SingPass should be secured swiftly

I was on leave last week and watched from the sidelines as I read that more than 1,500 SingPass accounts may have been breached. SingPass is Singapore's universal online access to e-government services, which include those for filing income tax returns and checking CPF account balances.

I decided to do some checking on my own. Three sets of numbers, which kept appearing in news reports, seemed confusing to me.

The first number concerned the 1,560 accounts which the Infocomm Development Authority (IDA) said "were potentially accessed without the users' permission".

Of these, 419 had their passwords reset and, therefore, stood an even higher chance of having had their accounts hacked into.

Then, there were the 11 (from the group of 419) who complained to Crimson Logic, the company which operates the SingPass system on behalf of the Government, that they had received letters informing them they had reset their passwords, even though they had not done so.

I did some digging and figured out what I thought the IDA was saying.

To understand the situation better, it is first necessary to understand how SingPass works. When SingPass was launched in 2003, users who forgot their passwords had to do one of two things to reset their passwords.

The first was to submit an online request to have the password reset. Within a week or so, the system would send a letter by post to the user, to inform him of his new password.

The second method was to visit, in person, one of the several SingPass counters in some community centres in Singapore to get an instant password reset.

Neither was convenient. So, in 2007, a third option was added - to request for an immediate online password reset.

To do this, a user has to first activate the reset feature by entering his mobile phone number. This is necessary so that when he actually does request for a password reset, a one-time PIN would be sent to the pre-registered mobile number.

He would then have to key in this PIN into the SingPass website before he can reset his password online.

This "second-factor" authentication was designed to make it harder for hackers to breach SingPass accounts, as hackers would need to have the account holder's mobile phone on hand, in addition to his ID and password details.

The current situation started with the 11 users who received the password reset letters and notified Crimson Logic.

Crimson Logic conducted checks and found that there was a large group of SingPass accounts - 1,560 to be exact - which had an unusually high ratio of connection to a limited pool of mobile phone numbers.

It is not uncommon for one mobile number to be connected to multiple SingPass accounts, as sometimes, the most tech-savvy member of a household would sign up for the password-reset feature for the entire family.

The IDA would not say how high the number of connections had to be before it registered as an anomaly, but in this case, too many of the 1,560 accounts were linked to too few mobile phone numbers. This made the accounts suspect.

The police are still investigating, said the IDA, so it cannot be sure if these accounts were actually hacked into.

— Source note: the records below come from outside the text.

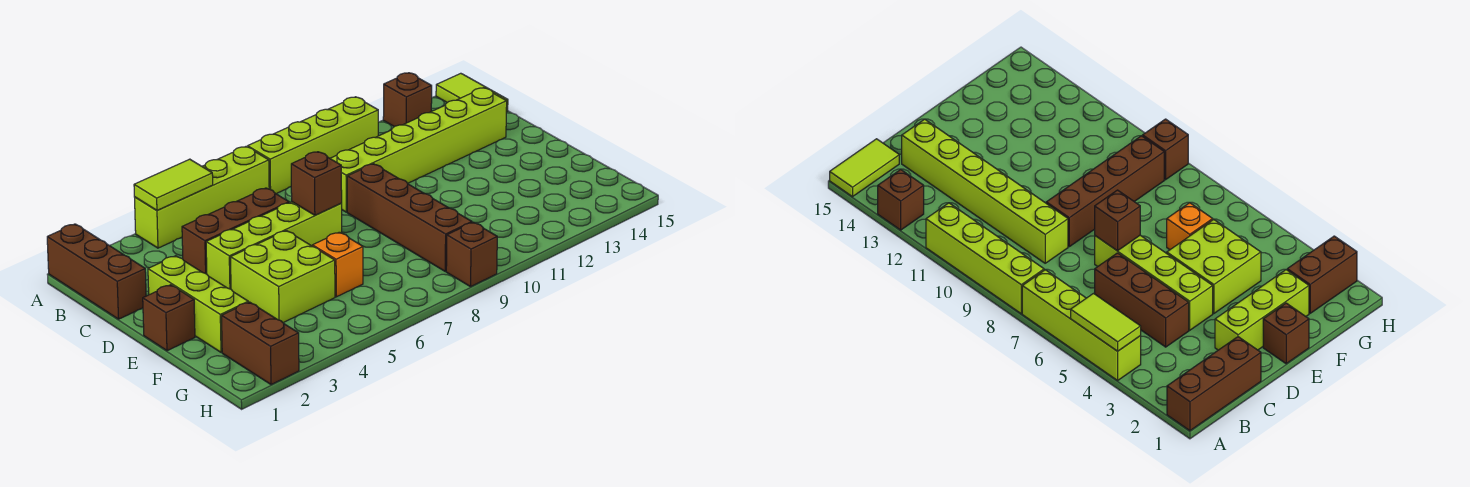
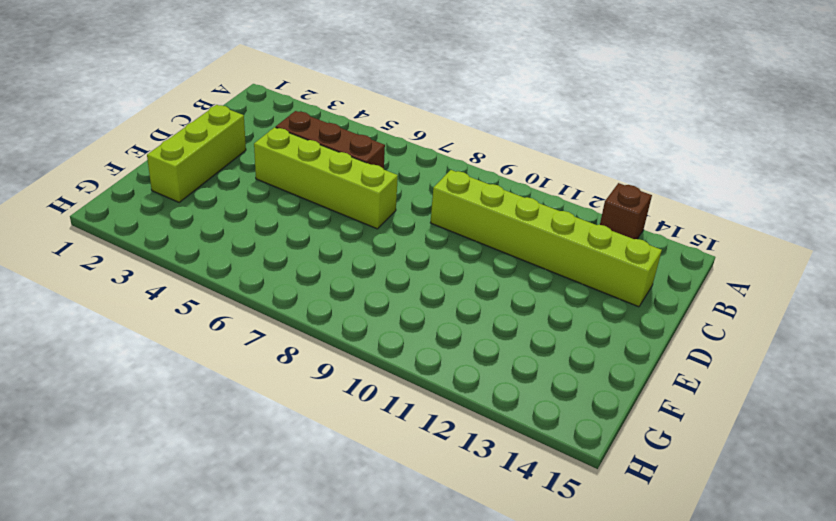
none -> brown brick A1:C1 level 1
none -> lime brick A4:A7 level 1
none -> lime brick A8:A11 level 1

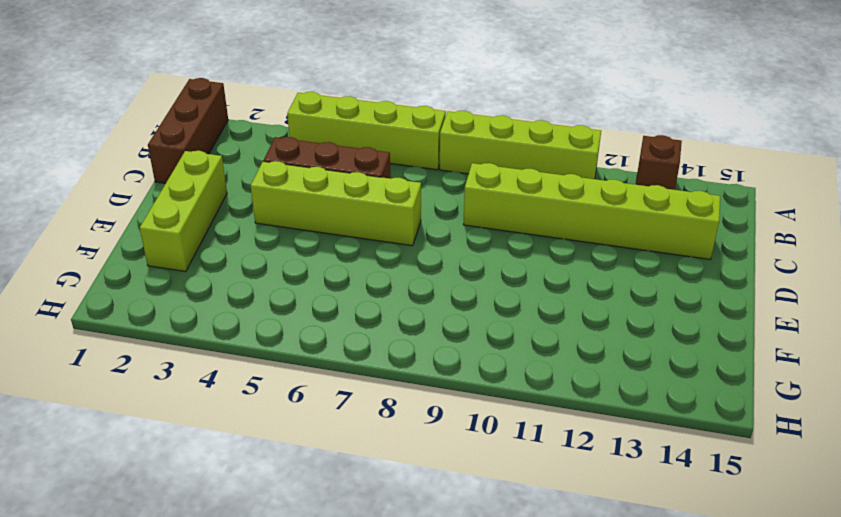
none -> lime tile A15:B15 level 1
none -> brown brick D9:G9 level 1
none -> brown brick E1 level 1

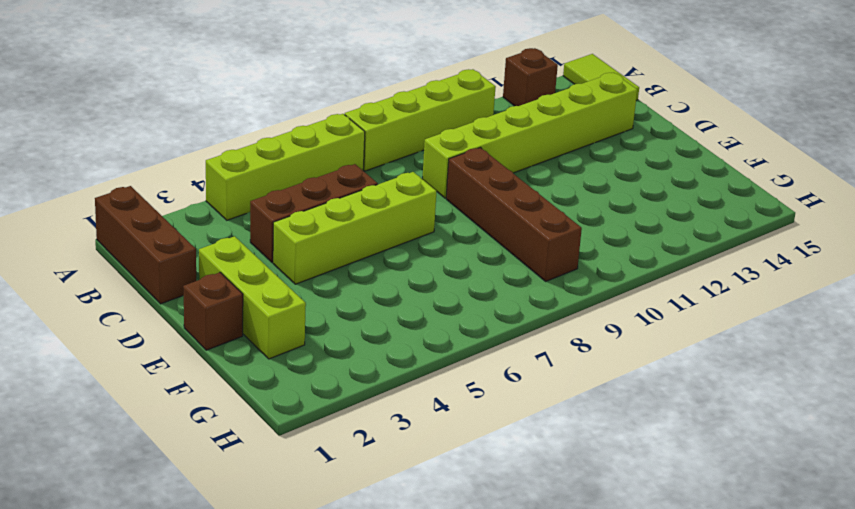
none -> lime brick E4:F5 level 1
none -> orange brick F6 level 1
none -> brown brick G2:H2 level 1

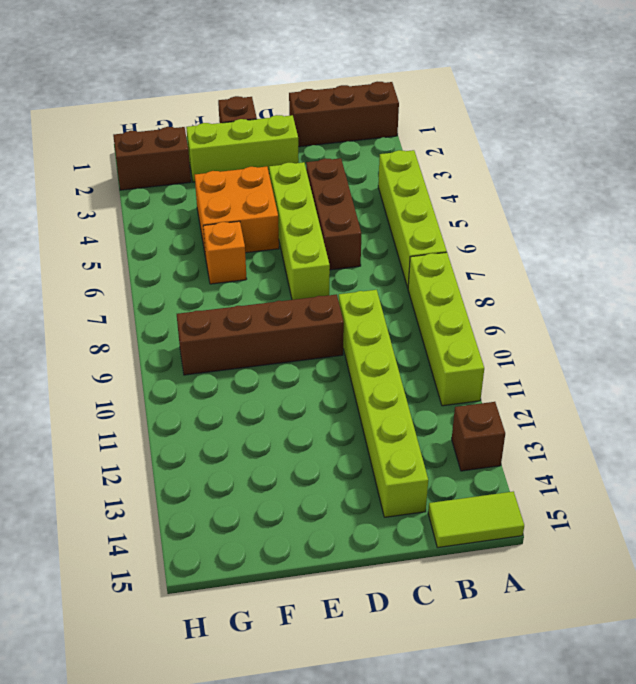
orange brick E4:F5 level 1 -> lime brick E4:F5 level 1
none -> brown brick H9 level 1
none -> lime tile A4:A5 level 2
none -> brown brick D7 level 2

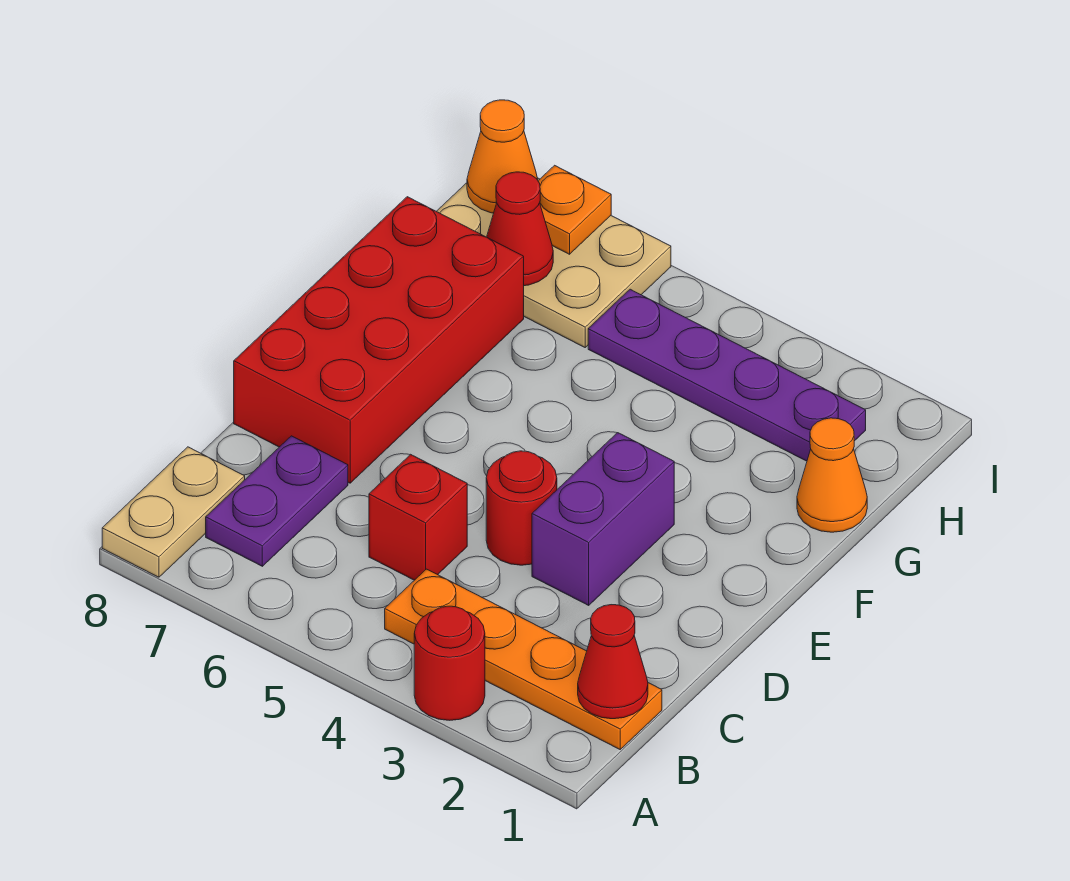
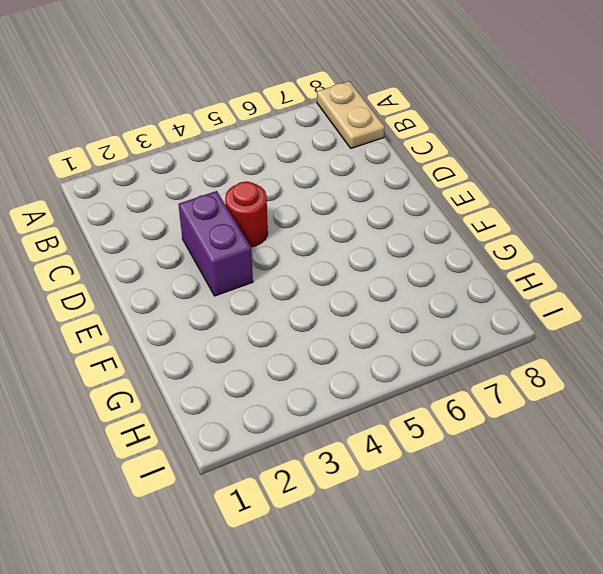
none -> red round brick A3 level 1
none -> orange plate B1:B4 level 1
none -> purple plate B7:C7 level 1

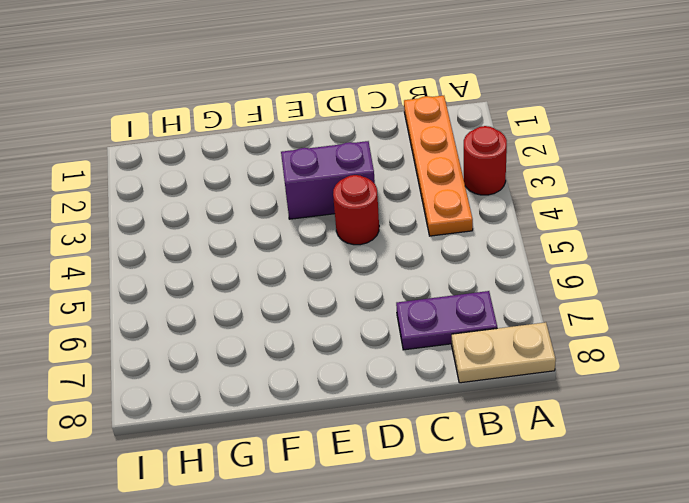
none -> red brick C5 level 1
none -> red brick D7:G8 level 1
none -> orange cone G1 level 1

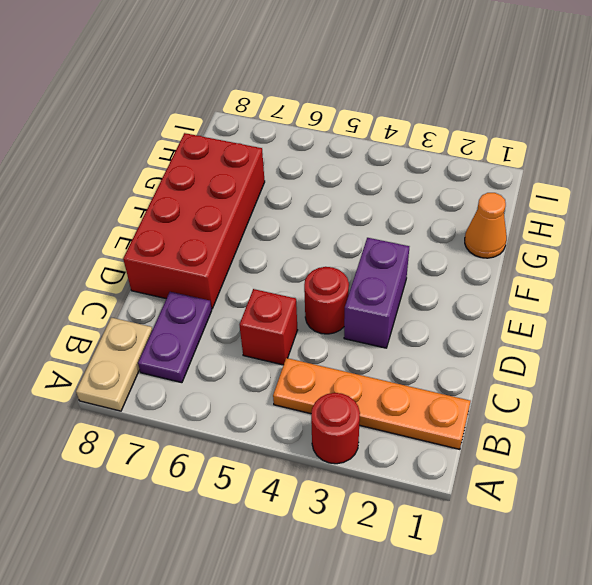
none -> purple plate H2:H5 level 1
none -> tan plate H6:I8 level 1
none -> red cone B1 level 2

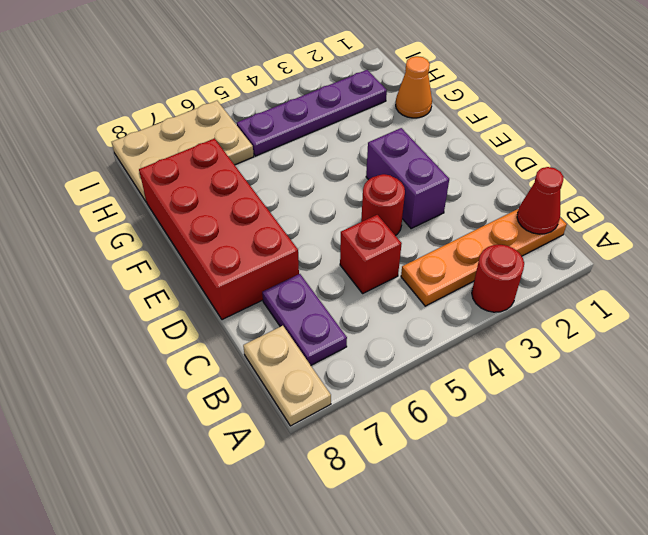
none -> red cone H7 level 2
none -> orange plate I7 level 2
none -> orange cone I8 level 2

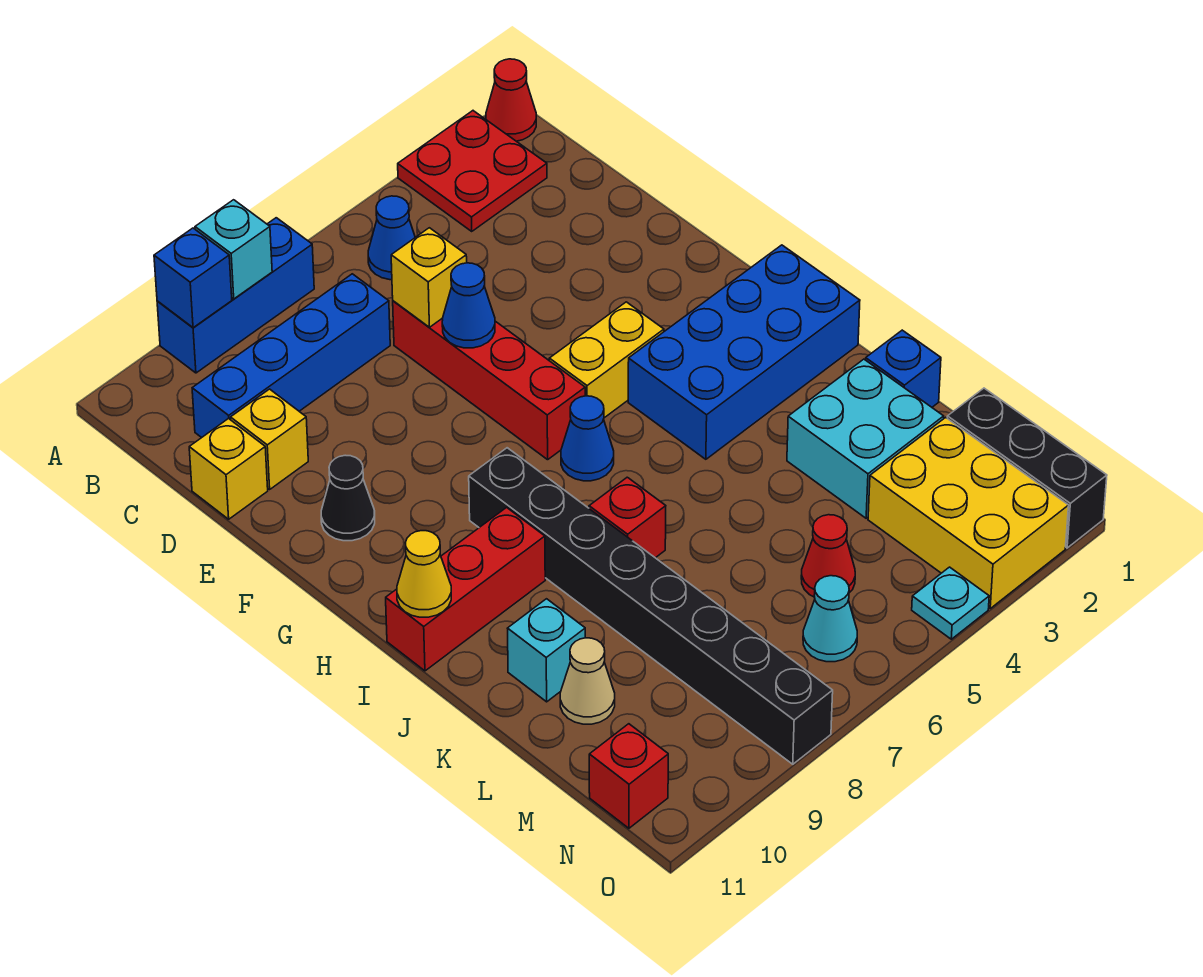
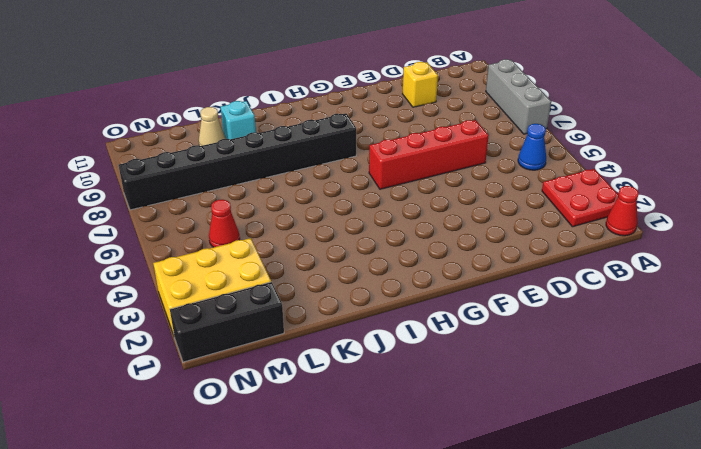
grey brick A7:A9 level 1 -> blue brick A7:A9 level 1
none -> blue brick C7:C10 level 1
none -> yellow brick D11 level 1
none -> black cone F10 level 1
none -> yellow brick G4:G5 level 1

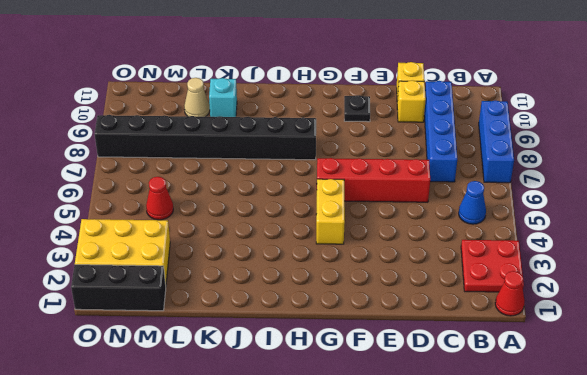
black plate F10 level 1 -> black cone F10 level 1
none -> blue brick H1:I4 level 1
none -> blue cone H6 level 1
none -> red brick I9:I11 level 1
none -> red brick J7 level 1

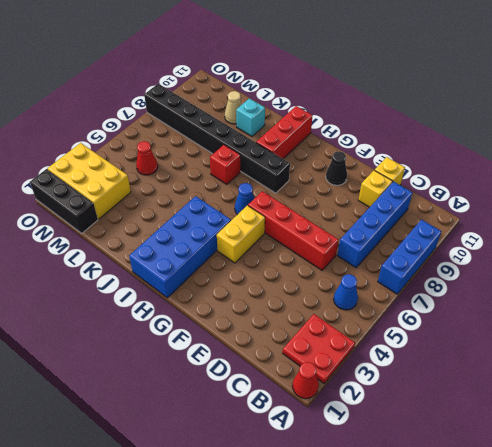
none -> blue brick K1 level 1
none -> cyan brick K2:L3 level 1
none -> cyan cone N6 level 1
none -> red brick N11 level 1

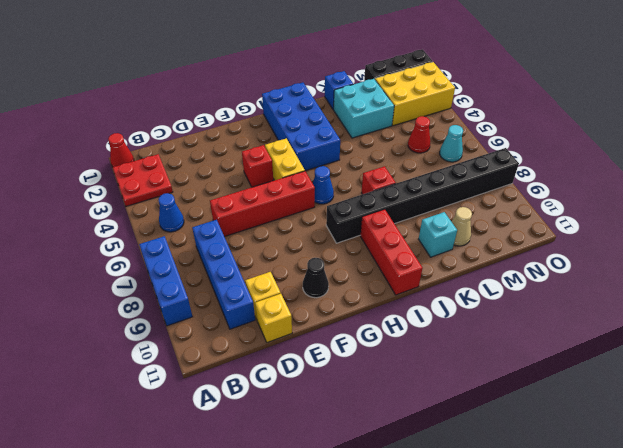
red brick F4 level 1 -> red brick N11 level 1
none -> cyan plate O4 level 1
none -> cyan brick A8 level 2
none -> blue brick A9 level 2
none -> yellow brick D6 level 2

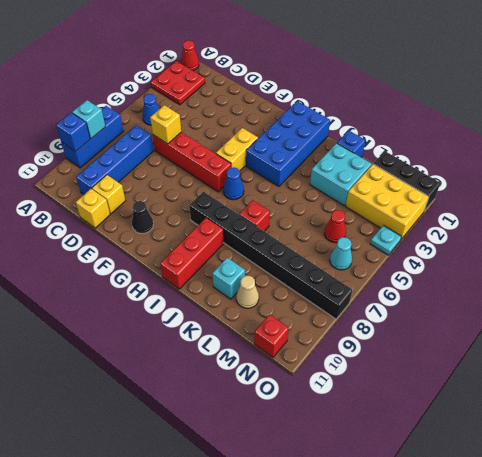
none -> blue cone E6 level 2
none -> yellow cone I11 level 2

The 419 accounts (from the group of 1,560) stand an even higher chance of having been illegally accessed (hacked, cracked, breached, compromised - they all mean the same thing) because there were actual requests made for these accounts to have the passwords reset.

Again, it is not conclusive at this stage that it was one or several hackers who did this, as investigations are still ongoing.

The IDA has repeatedly said "there is no evidence that the SingPass system itself has been compromised".

However, if these accounts had been broken into, one of two things could have happened.

- Some hackers could have correctly guessed the SingPass passwords of the accounts concerned, using various hacking and social engineering techniques.

- Hackers could have breached the SingPass database which stores this information.

The IDA maintains that there is no proof that the database had been broken into.

The best thing to do now is to wait for the police to complete their investigations.

Personally, I would stop using SingPass until the authorities get to the bottom of the matter.

More can be done to make the SingPass system more secure.

I recall that my World Of Warcraft account was often suspended because of suspicious activities which indicated hackers were trying to break into my account.

However, after I added the second-factor authentication via a token, the number of such incidents fell to zero.

Use of second-factor authentication via SMS or a token is a good additional safety feature and the IDA has said it will look into it and launch it by the third quarter of next year. Experts have also suggested this was the right thing to do.

IDA also said it is looking to let users set their own usernames. Currently, a SingPass username is one's NRIC number. This is another feature which came under criticism in the wake of last week's incident.

Many contest entry forms require information such as one's NRIC number and address.

Adding second-factor authentication to the SingPass system may be more complex than it seems because it requires integration with hundreds of different Web services from the more than 70 Government agencies.

However, in an age when hackers are out to farm for detailed user information, and at a time when many users already see fit to protect their Gmail and World Of Warcraft accounts with second-factor authentication, SingPass accounts are definitely ripe for the picking by hackers.

The authorities should proceed with the new changes with the utmost urgency.